米国拠点のカーボンクレジット認証機関Verraは8月27日、パラグアイ環境・持続可能開発省(MADES)と覚書(MOU)を締結した。両者はカーボンプロジェクトの開発を促進し、国際市場での取引を可能にするための能力構築と知識共有を進める。これにより、同国のパリ協定に基づく国別目標(NDC)達成と資金調達の強化が期待される。
覚書に基づく取り組みは、現地プロジェクト開発者や検証機関、政府関係者、投資家を対象に、講座やワークショップ、専門セミナーを実施するものだ。具体的には、Verraの主要制度である「認証カーボン基準(VCS)」プログラムの認証プロセスやレジストリの活用方法、農地管理や森林保全など自然を基盤としたアプローチの方法論が扱われる。
さらに、パリ協定第6条に関連するテーマも含まれる。第6条ラベル付きクレジットの情報や、Verraが開発を進める「第6.2条対応のクレジット認証プロトコル」が解説される予定だ。
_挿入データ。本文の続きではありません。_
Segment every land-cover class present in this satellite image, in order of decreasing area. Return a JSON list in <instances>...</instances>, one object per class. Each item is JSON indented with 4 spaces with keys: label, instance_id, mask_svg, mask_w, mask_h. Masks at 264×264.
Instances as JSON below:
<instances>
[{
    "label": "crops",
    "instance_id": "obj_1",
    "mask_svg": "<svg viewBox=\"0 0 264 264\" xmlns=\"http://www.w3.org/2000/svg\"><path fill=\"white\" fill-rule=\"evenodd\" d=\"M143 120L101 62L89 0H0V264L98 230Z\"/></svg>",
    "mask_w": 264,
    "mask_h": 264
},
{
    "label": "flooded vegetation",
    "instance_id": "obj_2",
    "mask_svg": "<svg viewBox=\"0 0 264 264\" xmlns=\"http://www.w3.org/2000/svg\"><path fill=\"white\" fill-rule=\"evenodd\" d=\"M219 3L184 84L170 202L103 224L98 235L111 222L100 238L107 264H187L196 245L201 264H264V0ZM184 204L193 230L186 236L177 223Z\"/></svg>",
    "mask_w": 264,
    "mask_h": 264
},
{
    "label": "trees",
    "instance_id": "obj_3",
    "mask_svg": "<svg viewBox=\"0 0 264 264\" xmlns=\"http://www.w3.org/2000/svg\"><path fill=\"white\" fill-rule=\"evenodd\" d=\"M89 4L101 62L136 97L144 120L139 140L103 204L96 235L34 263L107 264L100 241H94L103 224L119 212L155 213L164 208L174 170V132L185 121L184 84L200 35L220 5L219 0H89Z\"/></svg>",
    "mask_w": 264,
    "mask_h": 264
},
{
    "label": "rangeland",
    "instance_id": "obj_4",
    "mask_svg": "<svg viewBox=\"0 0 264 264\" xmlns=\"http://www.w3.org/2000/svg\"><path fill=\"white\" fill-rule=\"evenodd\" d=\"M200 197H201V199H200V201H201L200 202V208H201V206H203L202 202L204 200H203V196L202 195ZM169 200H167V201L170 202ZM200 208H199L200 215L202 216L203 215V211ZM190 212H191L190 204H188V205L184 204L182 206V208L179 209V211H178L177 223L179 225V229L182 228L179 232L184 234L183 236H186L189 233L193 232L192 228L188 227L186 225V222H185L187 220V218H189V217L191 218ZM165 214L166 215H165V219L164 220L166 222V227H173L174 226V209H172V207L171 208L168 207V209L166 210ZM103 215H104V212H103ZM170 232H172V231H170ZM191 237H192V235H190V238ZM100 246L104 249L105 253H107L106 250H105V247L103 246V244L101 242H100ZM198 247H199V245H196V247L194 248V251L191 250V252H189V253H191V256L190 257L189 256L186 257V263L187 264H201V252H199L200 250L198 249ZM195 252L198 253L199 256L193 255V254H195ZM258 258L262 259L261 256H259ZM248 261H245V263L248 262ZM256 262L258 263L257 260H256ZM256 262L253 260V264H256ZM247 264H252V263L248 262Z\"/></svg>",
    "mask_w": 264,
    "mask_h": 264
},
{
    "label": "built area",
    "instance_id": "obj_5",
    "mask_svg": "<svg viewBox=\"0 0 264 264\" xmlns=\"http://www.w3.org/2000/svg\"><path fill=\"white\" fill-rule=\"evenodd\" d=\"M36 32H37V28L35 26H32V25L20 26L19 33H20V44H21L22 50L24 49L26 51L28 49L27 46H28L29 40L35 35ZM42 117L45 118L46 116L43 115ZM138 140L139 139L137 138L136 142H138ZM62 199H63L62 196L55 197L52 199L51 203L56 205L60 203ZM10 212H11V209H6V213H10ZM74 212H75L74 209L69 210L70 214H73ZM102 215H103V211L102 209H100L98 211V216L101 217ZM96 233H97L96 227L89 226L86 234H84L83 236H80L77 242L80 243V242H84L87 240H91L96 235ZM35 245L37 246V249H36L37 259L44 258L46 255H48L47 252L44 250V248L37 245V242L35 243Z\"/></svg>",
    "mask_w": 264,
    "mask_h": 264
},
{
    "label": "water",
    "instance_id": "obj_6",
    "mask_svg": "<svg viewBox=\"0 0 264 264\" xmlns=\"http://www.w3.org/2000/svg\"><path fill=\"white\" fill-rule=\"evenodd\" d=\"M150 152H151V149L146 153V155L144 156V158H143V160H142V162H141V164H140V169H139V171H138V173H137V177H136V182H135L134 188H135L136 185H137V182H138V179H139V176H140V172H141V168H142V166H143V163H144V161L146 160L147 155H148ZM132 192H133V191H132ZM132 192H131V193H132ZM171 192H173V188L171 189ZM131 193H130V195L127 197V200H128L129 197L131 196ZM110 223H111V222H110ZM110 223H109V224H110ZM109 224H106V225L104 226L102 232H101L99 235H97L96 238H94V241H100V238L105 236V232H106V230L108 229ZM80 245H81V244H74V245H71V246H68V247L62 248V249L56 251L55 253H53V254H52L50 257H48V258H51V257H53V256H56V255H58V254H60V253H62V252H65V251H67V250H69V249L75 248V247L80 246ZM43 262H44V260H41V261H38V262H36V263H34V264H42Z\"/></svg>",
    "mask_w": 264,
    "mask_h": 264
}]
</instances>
このプロトコルは、各国がクレジットを活用してNDCや持続可能な開発目標を達成することを支援する。
パラグアイは豊富な森林資源を有し、農業と林業が主要産業である。森林減少の抑制や土地利用転換の管理は、同国におけるカーボンクレジット創出の重要課題とされる。今回の協力は、国際的なボランタリーカーボンクレジット市場(VCM)への参入を加速させ、外部資金の流入を通じた国内環境保全に直結する。
今後、両者は研修や制度整備を進め、早ければ2026年にもパラグアイ発の国際クレジットが市場に登場する可能性がある。